Joyce quickly realised the question was rhetorical as the BBC reporter and cameraman jumped into their van before she could even answer. ‘We’ll follow on behind.’

‘Thank goodness I have you, Adela,’ she muttered.

She reached down and scanned her list. ‘Right, an ARP unit on Camden Square, then the shelter on Arlington Road, then . . .’

‘Joyce,’ Adela said softly, placing her hands over Joyce’s own. ‘Breathe. Take a moment to see what you have achieved.’

‘What we have achieved.’ Joyce felt emotion choke her. ‘I seem to have lost a great deal lately.’ Her thoughts roamed to Dorotha, to Peter, to her mother. ‘But I have gained a very good friend in you.’

She stared at the diminutive, dark-haired woman, so young, yet strangely so old and so fearless.

It occurred to her, she didn’t really know Adela at all.

She had seen her bravery and her formidable work ethic, unleashed in the Blitz, but there was a part of her, perhaps the fundamental part of herself, that she kept hidden from the world.

Her flight from Nazi persecution had encased her in a protective shield that deflected any attempt at intimacy.

‘You know, Adela, you can share anything you want with me and I promise always to listen.

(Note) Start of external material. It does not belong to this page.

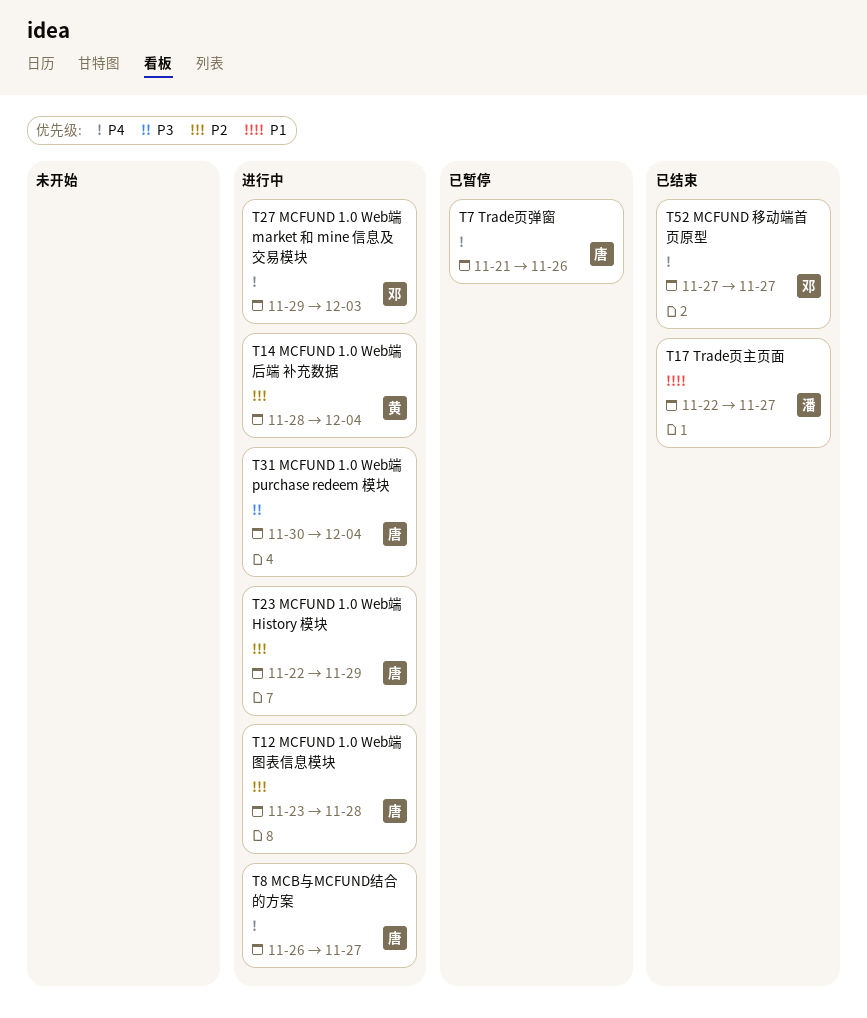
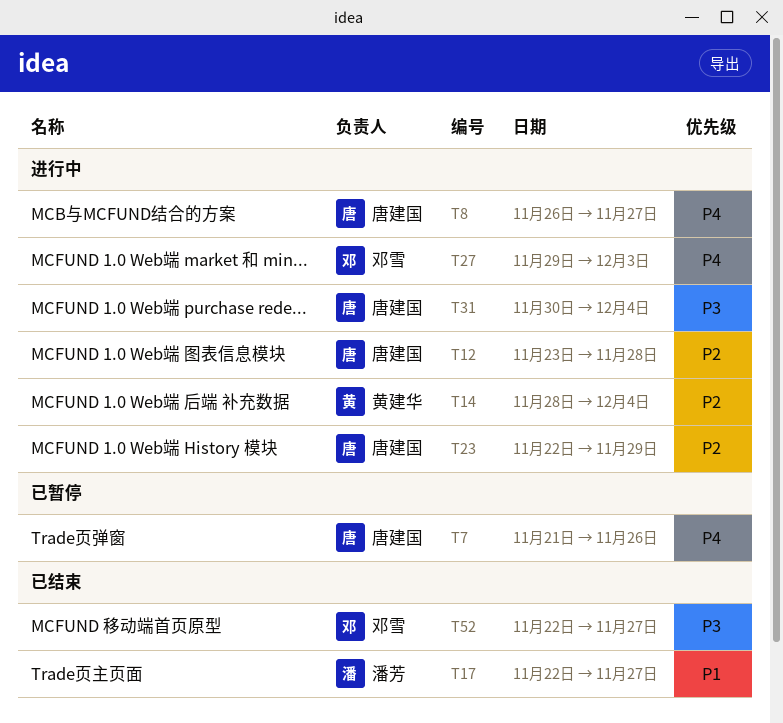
T52, priority: P4 -> P3
T52, start: Nov 27 -> Nov 22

And help if I can.’

‘No one can help me now,’ she muttered. Joyce gazed at her, puzzled.

‘Adela, I—’

But Adela started the engine, cutting off further conversation. ‘Let’s go, we don’t want to keep the BBC waiting.’

It was the most surreal day of Joyce’s library career.

All day long, they drove Nan, bumping through the cratered streets, amazed and overawed to find long queues already formed at every one of their twelve stops.

If Joyce had ever been in any doubt that the borough needed a mobile library, those fears were quashed as she greeted the streams of well-wishers and patrons, new and old.

It hadn’t taken long to find a natural rhythm. Adela would pull down the folding steps and in rushed the eager crowds, desperate to see inside London’s first mobile library.

Joyce would recommend and issue the books, as well as sign up new patrons, while Adela chatted with customers, occupied small children, posted up more library notices and even made tea from a small portable gas stove, all while the BBC filmed.

Every neighbourhood had its literary predilections.

In Hampstead they had had a hankering for philosophy.

A Balloon Barrage Unit, staffed entirely by women, had a thing for whodunnits, and the good ladies of the WVS liked cookbooks with a side order of smut.

“Would you be a dear and reserve me a copy of Lady Chatterley’s Lover? ” whispered a woman in blue.

Joyce’s confidence grew with every stop.

Their penultimate stop, Swiss Cottage underground, drew their biggest crowd, at the front of which was Mitsy with her two new friends, Rosie Cohen and Lilley Richardson.

‘I knew you’d do it, darling. I’m so proud of you,’ Mitsy said as they hopped off the van. ‘Now find me a Barbara Cartland in that van, won’t you? The spicier the better.’

‘Ooh not many,’ chipped in Lilley. ‘It’s bleedin’ cold down them tunnels. Something mucky might raise the temperature.’